• [ACTIVITY] Beginning with the first line below, retype exactly each line through the one containing "13: (247, 181, 0.80)". Leave out all pictures.

• [INPUT FOR THIS TASK]
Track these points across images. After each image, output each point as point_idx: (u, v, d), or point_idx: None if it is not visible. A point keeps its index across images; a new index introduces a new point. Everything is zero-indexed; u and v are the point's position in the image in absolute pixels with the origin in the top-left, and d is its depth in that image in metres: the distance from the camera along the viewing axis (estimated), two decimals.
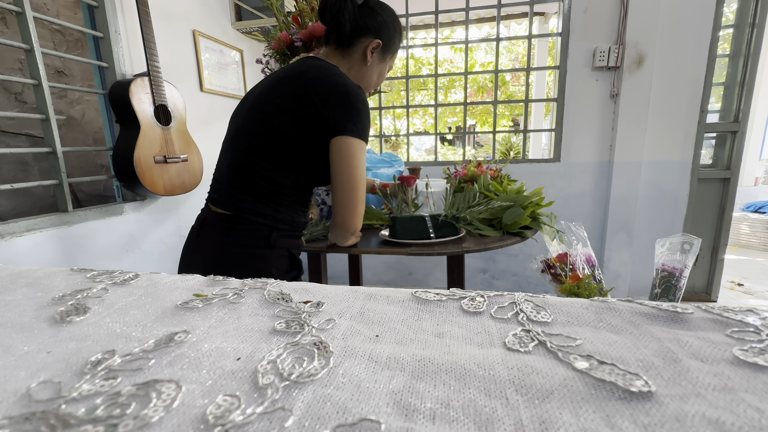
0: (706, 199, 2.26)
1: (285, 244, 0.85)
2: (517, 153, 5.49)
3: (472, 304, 0.38)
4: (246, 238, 0.81)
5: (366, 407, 0.23)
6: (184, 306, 0.39)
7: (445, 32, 5.87)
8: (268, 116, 0.78)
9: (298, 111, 0.76)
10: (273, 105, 0.78)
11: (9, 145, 1.85)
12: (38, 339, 0.32)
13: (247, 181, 0.80)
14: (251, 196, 0.80)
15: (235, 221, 0.80)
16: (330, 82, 0.77)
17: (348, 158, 0.76)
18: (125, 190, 1.52)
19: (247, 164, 0.80)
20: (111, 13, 1.40)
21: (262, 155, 0.79)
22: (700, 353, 0.28)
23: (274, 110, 0.78)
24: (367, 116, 0.79)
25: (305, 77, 0.78)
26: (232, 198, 0.81)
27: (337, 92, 0.76)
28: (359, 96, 0.78)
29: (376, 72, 0.90)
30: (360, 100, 0.78)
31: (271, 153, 0.79)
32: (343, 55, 0.86)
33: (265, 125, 0.78)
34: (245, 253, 0.81)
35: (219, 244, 0.81)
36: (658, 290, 0.88)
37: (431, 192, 1.37)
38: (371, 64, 0.87)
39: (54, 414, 0.22)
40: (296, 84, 0.78)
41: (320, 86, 0.77)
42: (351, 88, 0.77)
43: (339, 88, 0.76)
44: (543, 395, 0.24)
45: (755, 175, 4.41)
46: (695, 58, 2.04)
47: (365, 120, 0.78)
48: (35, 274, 0.50)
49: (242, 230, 0.81)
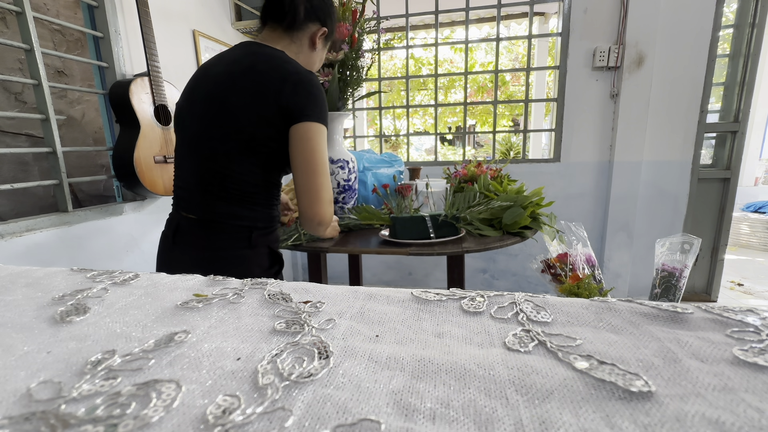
0: (706, 199, 2.26)
1: (265, 242, 0.84)
2: (517, 153, 5.49)
3: (472, 304, 0.38)
4: (226, 241, 0.80)
5: (366, 407, 0.23)
6: (184, 306, 0.39)
7: (445, 32, 5.88)
8: (226, 119, 0.76)
9: (255, 108, 0.75)
10: (229, 105, 0.76)
11: (9, 145, 1.84)
12: (38, 339, 0.32)
13: (217, 187, 0.78)
14: (224, 201, 0.79)
15: (212, 226, 0.79)
16: (281, 71, 0.75)
17: (306, 142, 0.75)
18: (125, 190, 1.52)
19: (215, 171, 0.78)
20: (111, 13, 1.40)
21: (228, 160, 0.77)
22: (700, 353, 0.28)
23: (232, 111, 0.76)
24: (322, 100, 0.77)
25: (255, 71, 0.76)
26: (204, 204, 0.79)
27: (291, 80, 0.74)
28: (312, 81, 0.76)
29: (318, 57, 0.90)
30: (314, 85, 0.76)
31: (237, 156, 0.77)
32: (292, 39, 0.84)
33: (226, 128, 0.76)
34: (226, 255, 0.80)
35: (198, 249, 0.80)
36: (658, 290, 0.88)
37: (431, 192, 1.37)
38: (317, 51, 0.88)
39: (54, 414, 0.22)
40: (248, 80, 0.76)
41: (273, 77, 0.75)
42: (303, 74, 0.76)
43: (292, 75, 0.75)
44: (543, 395, 0.24)
45: (755, 175, 4.41)
46: (695, 58, 2.04)
47: (321, 104, 0.77)
48: (35, 274, 0.50)
49: (221, 234, 0.79)
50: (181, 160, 0.83)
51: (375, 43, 2.18)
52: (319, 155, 0.76)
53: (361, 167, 1.52)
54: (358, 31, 1.20)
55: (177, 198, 0.84)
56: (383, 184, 1.49)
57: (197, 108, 0.79)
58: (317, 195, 0.77)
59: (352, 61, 1.21)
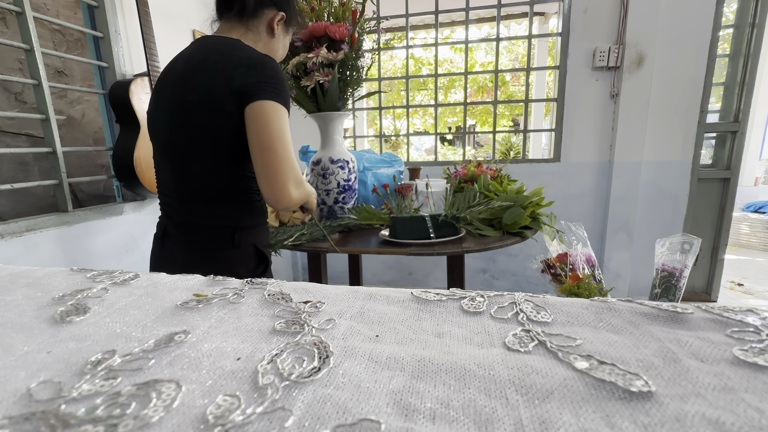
0: (706, 199, 2.26)
1: (250, 240, 0.82)
2: (517, 153, 5.49)
3: (472, 304, 0.38)
4: (209, 243, 0.79)
5: (366, 407, 0.23)
6: (184, 306, 0.39)
7: (445, 32, 5.88)
8: (187, 118, 0.74)
9: (211, 101, 0.72)
10: (188, 105, 0.74)
11: (9, 145, 1.84)
12: (38, 339, 0.32)
13: (195, 191, 0.77)
14: (202, 202, 0.77)
15: (195, 229, 0.79)
16: (232, 57, 0.72)
17: (258, 120, 0.70)
18: (125, 190, 1.52)
19: (188, 173, 0.77)
20: (111, 13, 1.40)
21: (198, 160, 0.75)
22: (700, 353, 0.28)
23: (191, 110, 0.74)
24: (278, 80, 0.73)
25: (206, 63, 0.73)
26: (184, 208, 0.79)
27: (242, 64, 0.72)
28: (266, 62, 0.73)
29: (281, 45, 0.87)
30: (268, 65, 0.72)
31: (206, 155, 0.75)
32: (248, 28, 0.81)
33: (189, 129, 0.75)
34: (211, 257, 0.78)
35: (184, 251, 0.80)
36: (658, 290, 0.88)
37: (431, 192, 1.37)
38: (277, 37, 0.85)
39: (54, 414, 0.22)
40: (200, 74, 0.73)
41: (223, 65, 0.72)
42: (256, 57, 0.73)
43: (242, 60, 0.72)
44: (543, 395, 0.24)
45: (755, 175, 4.41)
46: (695, 58, 2.04)
47: (277, 82, 0.72)
48: (35, 274, 0.50)
49: (204, 236, 0.79)
50: (158, 167, 0.83)
51: (375, 43, 2.17)
52: (276, 133, 0.71)
53: (361, 167, 1.52)
54: (358, 31, 1.20)
55: (161, 203, 0.84)
56: (383, 184, 1.49)
57: (161, 112, 0.78)
58: (274, 175, 0.72)
59: (352, 61, 1.21)
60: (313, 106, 1.24)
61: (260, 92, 0.70)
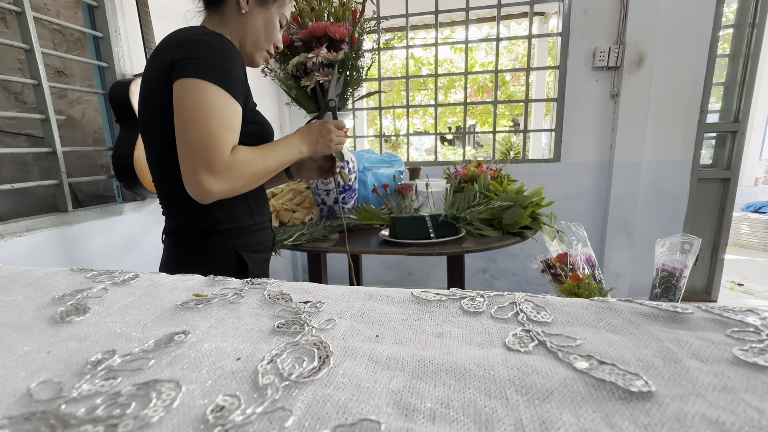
0: (706, 199, 2.26)
1: (230, 246, 0.75)
2: (517, 153, 5.49)
3: (472, 304, 0.38)
4: (186, 246, 0.75)
5: (366, 407, 0.23)
6: (184, 306, 0.39)
7: (445, 32, 5.88)
8: (145, 118, 0.71)
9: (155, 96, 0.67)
10: (144, 104, 0.71)
11: (9, 145, 1.84)
12: (38, 339, 0.32)
13: (168, 192, 0.73)
14: (177, 205, 0.73)
15: (174, 232, 0.76)
16: (171, 39, 0.66)
17: (175, 102, 0.63)
18: (125, 190, 1.52)
19: (161, 174, 0.73)
20: (111, 13, 1.40)
21: (165, 160, 0.70)
22: (700, 353, 0.28)
23: (147, 109, 0.70)
24: (211, 57, 0.63)
25: (154, 56, 0.68)
26: (166, 211, 0.77)
27: (173, 45, 0.65)
28: (200, 38, 0.64)
29: (260, 21, 0.76)
30: (201, 40, 0.64)
31: (166, 150, 0.69)
32: (213, 11, 0.76)
33: (149, 129, 0.71)
34: (187, 263, 0.73)
35: (168, 256, 0.78)
36: (658, 290, 0.88)
37: (431, 192, 1.37)
38: (249, 13, 0.74)
39: (54, 414, 0.22)
40: (147, 70, 0.69)
41: (162, 50, 0.66)
42: (194, 36, 0.65)
43: (178, 40, 0.65)
44: (543, 395, 0.24)
45: (755, 175, 4.41)
46: (695, 58, 2.04)
47: (205, 58, 0.62)
48: (35, 274, 0.50)
49: (181, 240, 0.75)
50: None
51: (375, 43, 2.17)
52: (187, 113, 0.61)
53: (361, 167, 1.52)
54: (358, 31, 1.20)
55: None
56: (383, 184, 1.49)
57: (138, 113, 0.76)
58: (183, 163, 0.63)
59: (352, 61, 1.21)
60: (313, 106, 1.24)
61: (182, 69, 0.62)
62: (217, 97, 0.62)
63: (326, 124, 0.83)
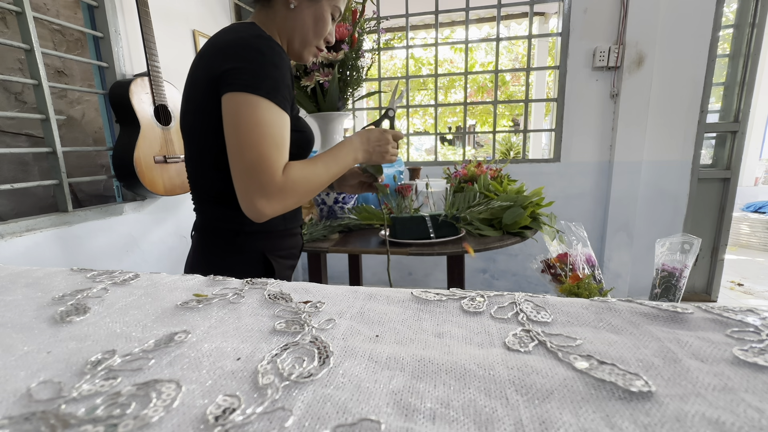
0: (706, 199, 2.26)
1: (258, 247, 0.75)
2: (517, 153, 5.49)
3: (472, 304, 0.38)
4: (214, 246, 0.75)
5: (366, 407, 0.23)
6: (184, 306, 0.39)
7: (445, 32, 5.88)
8: (187, 117, 0.71)
9: (201, 98, 0.66)
10: (187, 102, 0.70)
11: (9, 145, 1.85)
12: (38, 339, 0.32)
13: (202, 190, 0.74)
14: (210, 202, 0.74)
15: (203, 227, 0.76)
16: (217, 43, 0.65)
17: (227, 118, 0.61)
18: (125, 190, 1.52)
19: (195, 174, 0.74)
20: (111, 13, 1.40)
21: (202, 159, 0.71)
22: (700, 353, 0.28)
23: (189, 108, 0.70)
24: (262, 67, 0.61)
25: (201, 54, 0.68)
26: (198, 208, 0.77)
27: (222, 49, 0.63)
28: (249, 43, 0.62)
29: (309, 17, 0.72)
30: (250, 46, 0.62)
31: (208, 154, 0.69)
32: (265, 9, 0.73)
33: (189, 128, 0.71)
34: (215, 261, 0.74)
35: (196, 253, 0.78)
36: (658, 290, 0.88)
37: (431, 192, 1.37)
38: (298, 8, 0.70)
39: (54, 414, 0.22)
40: (195, 69, 0.68)
41: (210, 55, 0.65)
42: (243, 39, 0.63)
43: (225, 43, 0.64)
44: (543, 395, 0.24)
45: (755, 175, 4.41)
46: (695, 58, 2.04)
47: (258, 71, 0.61)
48: (35, 274, 0.50)
49: (210, 236, 0.75)
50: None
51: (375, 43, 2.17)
52: (243, 134, 0.60)
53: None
54: (358, 31, 1.20)
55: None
56: (383, 184, 1.49)
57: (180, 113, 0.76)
58: (238, 185, 0.63)
59: (352, 61, 1.21)
60: (313, 106, 1.24)
61: (232, 81, 0.60)
62: (268, 113, 0.61)
63: (385, 134, 0.79)
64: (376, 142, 0.79)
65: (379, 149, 0.79)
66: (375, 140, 0.79)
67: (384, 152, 0.80)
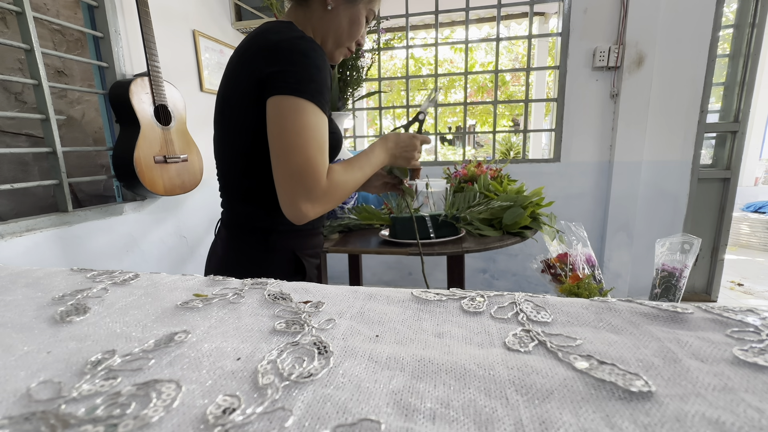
0: (706, 199, 2.26)
1: (289, 246, 0.76)
2: (517, 153, 5.49)
3: (472, 304, 0.38)
4: (245, 244, 0.75)
5: (366, 407, 0.23)
6: (184, 306, 0.39)
7: (445, 32, 5.88)
8: (224, 114, 0.71)
9: (240, 96, 0.66)
10: (224, 98, 0.70)
11: (9, 145, 1.85)
12: (38, 339, 0.32)
13: (234, 188, 0.74)
14: (242, 201, 0.74)
15: (234, 225, 0.76)
16: (262, 41, 0.64)
17: (272, 120, 0.61)
18: (125, 190, 1.52)
19: (228, 171, 0.74)
20: (111, 13, 1.40)
21: (236, 157, 0.71)
22: (700, 353, 0.28)
23: (227, 104, 0.70)
24: (306, 69, 0.61)
25: (241, 50, 0.67)
26: (228, 205, 0.77)
27: (266, 49, 0.63)
28: (294, 45, 0.62)
29: (345, 18, 0.72)
30: (296, 51, 0.62)
31: (243, 151, 0.70)
32: (302, 8, 0.73)
33: (225, 126, 0.71)
34: (247, 259, 0.75)
35: (225, 248, 0.78)
36: (658, 290, 0.88)
37: (431, 192, 1.37)
38: (335, 9, 0.71)
39: (54, 414, 0.22)
40: (235, 65, 0.68)
41: (252, 53, 0.65)
42: (287, 41, 0.62)
43: (269, 44, 0.63)
44: (543, 395, 0.24)
45: (755, 175, 4.41)
46: (695, 58, 2.04)
47: (303, 74, 0.61)
48: (35, 274, 0.50)
49: (241, 234, 0.75)
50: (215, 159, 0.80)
51: (375, 43, 2.17)
52: (288, 138, 0.60)
53: None
54: None
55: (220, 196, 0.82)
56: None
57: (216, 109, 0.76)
58: (282, 188, 0.63)
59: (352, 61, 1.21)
60: None
61: (278, 85, 0.61)
62: (313, 116, 0.62)
63: (414, 139, 0.80)
64: (404, 146, 0.79)
65: (407, 154, 0.80)
66: (404, 144, 0.79)
67: (410, 157, 0.81)
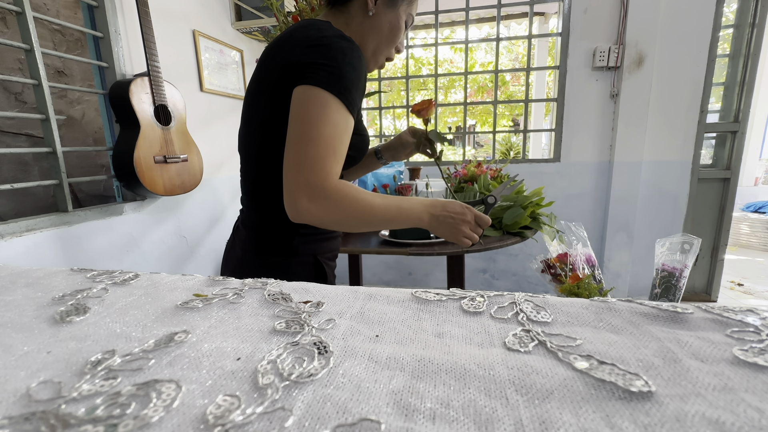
0: (706, 199, 2.26)
1: (311, 250, 0.74)
2: (517, 153, 5.49)
3: (472, 304, 0.38)
4: (267, 245, 0.73)
5: (366, 407, 0.23)
6: (184, 306, 0.39)
7: (445, 32, 5.87)
8: (253, 110, 0.69)
9: (276, 94, 0.63)
10: (254, 95, 0.68)
11: (9, 145, 1.85)
12: (38, 339, 0.32)
13: (258, 188, 0.72)
14: (265, 201, 0.72)
15: (256, 226, 0.74)
16: (298, 37, 0.62)
17: (295, 108, 0.59)
18: (125, 190, 1.52)
19: (255, 169, 0.71)
20: (111, 13, 1.40)
21: (262, 157, 0.69)
22: (700, 353, 0.28)
23: (256, 101, 0.67)
24: (340, 66, 0.59)
25: (277, 46, 0.65)
26: (250, 203, 0.75)
27: (304, 44, 0.61)
28: (334, 43, 0.60)
29: (386, 23, 0.71)
30: (335, 46, 0.60)
31: (269, 153, 0.67)
32: (338, 10, 0.71)
33: (254, 122, 0.69)
34: (269, 261, 0.73)
35: (245, 250, 0.76)
36: (658, 290, 0.88)
37: (431, 192, 1.37)
38: (377, 14, 0.69)
39: (54, 414, 0.22)
40: (269, 60, 0.65)
41: (289, 48, 0.62)
42: (327, 38, 0.61)
43: (309, 39, 0.61)
44: (543, 395, 0.24)
45: (755, 175, 4.41)
46: (695, 58, 2.04)
47: (335, 69, 0.59)
48: (35, 274, 0.50)
49: (263, 236, 0.73)
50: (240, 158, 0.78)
51: None
52: (307, 126, 0.58)
53: None
54: None
55: (241, 194, 0.79)
56: (383, 184, 1.49)
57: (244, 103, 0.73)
58: (286, 178, 0.60)
59: None
60: None
61: (308, 75, 0.58)
62: (336, 112, 0.59)
63: (468, 211, 0.72)
64: (450, 213, 0.71)
65: (452, 221, 0.70)
66: (451, 211, 0.71)
67: (456, 229, 0.71)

• [RESULT]
Track these points across images. After each image, output each point as point_idx: (u, v, d), or point_idx: None if it is not visible. A point keeps its index across images; a new index introduces a new point. Everything is zero-indexed; u and v are the point's position in the image in absolute pixels with the origin in the top-left, and d is its depth in that image in metres: the distance from the camera along the viewing axis (estimated), two decimals.
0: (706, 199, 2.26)
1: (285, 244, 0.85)
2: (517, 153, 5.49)
3: (472, 304, 0.38)
4: (246, 238, 0.81)
5: (366, 407, 0.23)
6: (184, 306, 0.39)
7: (445, 32, 5.87)
8: (268, 116, 0.78)
9: (298, 111, 0.76)
10: (273, 105, 0.78)
11: (9, 145, 1.85)
12: (38, 339, 0.32)
13: (247, 181, 0.80)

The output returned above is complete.